GOAL OF THE EXERCISE
Each line below must be printed exactly as it stands.

=== Begin Enclosure ===

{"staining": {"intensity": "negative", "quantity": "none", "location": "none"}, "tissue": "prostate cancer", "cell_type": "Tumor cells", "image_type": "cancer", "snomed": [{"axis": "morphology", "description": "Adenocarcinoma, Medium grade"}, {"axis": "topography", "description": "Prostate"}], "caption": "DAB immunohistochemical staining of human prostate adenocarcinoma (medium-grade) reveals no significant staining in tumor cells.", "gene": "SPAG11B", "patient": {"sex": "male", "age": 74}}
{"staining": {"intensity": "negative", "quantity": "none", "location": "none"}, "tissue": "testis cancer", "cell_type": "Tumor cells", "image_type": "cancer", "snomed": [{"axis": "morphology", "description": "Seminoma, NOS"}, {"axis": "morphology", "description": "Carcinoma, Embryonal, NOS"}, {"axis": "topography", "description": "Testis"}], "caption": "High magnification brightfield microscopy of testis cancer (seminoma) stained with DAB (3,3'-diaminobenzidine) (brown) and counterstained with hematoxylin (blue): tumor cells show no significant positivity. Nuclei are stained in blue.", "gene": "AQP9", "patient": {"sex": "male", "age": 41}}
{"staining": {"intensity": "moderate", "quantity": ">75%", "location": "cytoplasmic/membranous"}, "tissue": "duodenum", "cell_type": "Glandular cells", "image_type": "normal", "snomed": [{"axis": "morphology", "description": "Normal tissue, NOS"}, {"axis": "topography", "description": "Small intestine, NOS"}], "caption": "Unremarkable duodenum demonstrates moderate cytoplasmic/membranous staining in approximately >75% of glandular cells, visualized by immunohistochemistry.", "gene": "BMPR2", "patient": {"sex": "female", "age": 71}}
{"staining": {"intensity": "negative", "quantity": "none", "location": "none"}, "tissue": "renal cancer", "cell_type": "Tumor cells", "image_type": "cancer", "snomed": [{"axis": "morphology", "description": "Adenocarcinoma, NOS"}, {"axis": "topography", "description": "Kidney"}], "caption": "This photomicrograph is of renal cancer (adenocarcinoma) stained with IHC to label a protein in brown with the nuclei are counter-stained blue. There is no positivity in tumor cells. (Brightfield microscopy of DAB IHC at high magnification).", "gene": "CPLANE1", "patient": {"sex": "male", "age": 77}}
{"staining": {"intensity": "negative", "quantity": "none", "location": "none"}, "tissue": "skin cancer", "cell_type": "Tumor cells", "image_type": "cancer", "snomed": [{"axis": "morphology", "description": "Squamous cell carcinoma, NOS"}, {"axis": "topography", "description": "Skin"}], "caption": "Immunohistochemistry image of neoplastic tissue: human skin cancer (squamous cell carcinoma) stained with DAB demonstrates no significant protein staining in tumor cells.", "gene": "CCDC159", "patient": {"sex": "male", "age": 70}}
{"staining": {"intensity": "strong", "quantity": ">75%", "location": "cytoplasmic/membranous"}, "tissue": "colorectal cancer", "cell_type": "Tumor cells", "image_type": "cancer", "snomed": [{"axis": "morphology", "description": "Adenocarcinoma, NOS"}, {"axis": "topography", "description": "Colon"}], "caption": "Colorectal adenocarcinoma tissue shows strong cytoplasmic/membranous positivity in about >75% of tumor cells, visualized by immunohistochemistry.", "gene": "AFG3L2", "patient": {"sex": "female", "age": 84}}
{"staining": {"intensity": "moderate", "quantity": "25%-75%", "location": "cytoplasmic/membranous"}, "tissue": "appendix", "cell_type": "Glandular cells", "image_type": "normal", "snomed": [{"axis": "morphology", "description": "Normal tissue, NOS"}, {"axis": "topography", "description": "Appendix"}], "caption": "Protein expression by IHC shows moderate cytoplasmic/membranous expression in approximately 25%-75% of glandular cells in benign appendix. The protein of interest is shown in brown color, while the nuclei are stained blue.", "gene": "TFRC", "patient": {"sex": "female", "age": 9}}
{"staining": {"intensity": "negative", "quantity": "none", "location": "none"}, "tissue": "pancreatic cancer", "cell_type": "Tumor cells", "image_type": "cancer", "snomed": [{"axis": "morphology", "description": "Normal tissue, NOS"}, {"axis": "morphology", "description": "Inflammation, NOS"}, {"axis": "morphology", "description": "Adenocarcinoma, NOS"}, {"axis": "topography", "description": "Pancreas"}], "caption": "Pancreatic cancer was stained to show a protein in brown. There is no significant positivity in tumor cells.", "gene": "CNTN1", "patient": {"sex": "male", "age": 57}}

=== End Enclosure ===

TASK RESULT
{"staining": {"intensity": "negative", "quantity": "none", "location": "none"}, "tissue": "prostate cancer", "cell_type": "Tumor cells", "image_type": "cancer", "snomed": [{"axis": "morphology", "description": "Adenocarcinoma, Medium grade"}, {"axis": "topography", "description": "Prostate"}], "caption": "DAB immunohistochemical staining of human prostate adenocarcinoma (medium-grade) reveals no significant staining in tumor cells.", "gene": "SPAG11B", "patient": {"sex": "male", "age": 74}}
{"staining": {"intensity": "negative", "quantity": "none", "location": "none"}, "tissue": "testis cancer", "cell_type": "Tumor cells", "image_type": "cancer", "snomed": [{"axis": "morphology", "description": "Seminoma, NOS"}, {"axis": "morphology", "description": "Carcinoma, Embryonal, NOS"}, {"axis": "topography", "description": "Testis"}], "caption": "High magnification brightfield microscopy of testis cancer (seminoma) stained with DAB (3,3'-diaminobenzidine) (brown) and counterstained with hematoxylin (blue): tumor cells show no significant positivity. Nuclei are stained in blue.", "gene": "AQP9", "patient": {"sex": "male", "age": 41}}
{"staining": {"intensity": "moderate", "quantity": ">75%", "location": "cytoplasmic/membranous"}, "tissue": "duodenum", "cell_type": "Glandular cells", "image_type": "normal", "snomed": [{"axis": "morphology", "description": "Normal tissue, NOS"}, {"axis": "topography", "description": "Small intestine, NOS"}], "caption": "Unremarkable duodenum demonstrates moderate cytoplasmic/membranous staining in approximately >75% of glandular cells, visualized by immunohistochemistry.", "gene": "BMPR2", "patient": {"sex": "female", "age": 71}}
{"staining": {"intensity": "negative", "quantity": "none", "location": "none"}, "tissue": "renal cancer", "cell_type": "Tumor cells", "image_type": "cancer", "snomed": [{"axis": "morphology", "description": "Adenocarcinoma, NOS"}, {"axis": "topography", "description": "Kidney"}], "caption": "This photomicrograph is of renal cancer (adenocarcinoma) stained with IHC to label a protein in brown with the nuclei are counter-stained blue. There is no positivity in tumor cells. (Brightfield microscopy of DAB IHC at high magnification).", "gene": "CPLANE1", "patient": {"sex": "male", "age": 77}}
{"staining": {"intensity": "negative", "quantity": "none", "location": "none"}, "tissue": "skin cancer", "cell_type": "Tumor cells", "image_type": "cancer", "snomed": [{"axis": "morphology", "description": "Squamous cell carcinoma, NOS"}, {"axis": "topography", "description": "Skin"}], "caption": "Immunohistochemistry image of neoplastic tissue: human skin cancer (squamous cell carcinoma) stained with DAB demonstrates no significant protein staining in tumor cells.", "gene": "CCDC159", "patient": {"sex": "male", "age": 70}}
{"staining": {"intensity": "strong", "quantity": ">75%", "location": "cytoplasmic/membranous"}, "tissue": "colorectal cancer", "cell_type": "Tumor cells", "image_type": "cancer", "snomed": [{"axis": "morphology", "description": "Adenocarcinoma, NOS"}, {"axis": "topography", "description": "Colon"}], "caption": "Colorectal adenocarcinoma tissue shows strong cytoplasmic/membranous positivity in about >75% of tumor cells, visualized by immunohistochemistry.", "gene": "AFG3L2", "patient": {"sex": "female", "age": 84}}
{"staining": {"intensity": "moderate", "quantity": "25%-75%", "location": "cytoplasmic/membranous"}, "tissue": "appendix", "cell_type": "Glandular cells", "image_type": "normal", "snomed": [{"axis": "morphology", "description": "Normal tissue, NOS"}, {"axis": "topography", "description": "Appendix"}], "caption": "Protein expression by IHC shows moderate cytoplasmic/membranous expression in approximately 25%-75% of glandular cells in benign appendix. The protein of interest is shown in brown color, while the nuclei are stained blue.", "gene": "TFRC", "patient": {"sex": "female", "age": 9}}
{"staining": {"intensity": "negative", "quantity": "none", "location": "none"}, "tissue": "pancreatic cancer", "cell_type": "Tumor cells", "image_type": "cancer", "snomed": [{"axis": "morphology", "description": "Normal tissue, NOS"}, {"axis": "morphology", "description": "Inflammation, NOS"}, {"axis": "morphology", "description": "Adenocarcinoma, NOS"}, {"axis": "topography", "description": "Pancreas"}], "caption": "Pancreatic cancer was stained to show a protein in brown. There is no significant positivity in tumor cells.", "gene": "CNTN1", "patient": {"sex": "male", "age": 57}}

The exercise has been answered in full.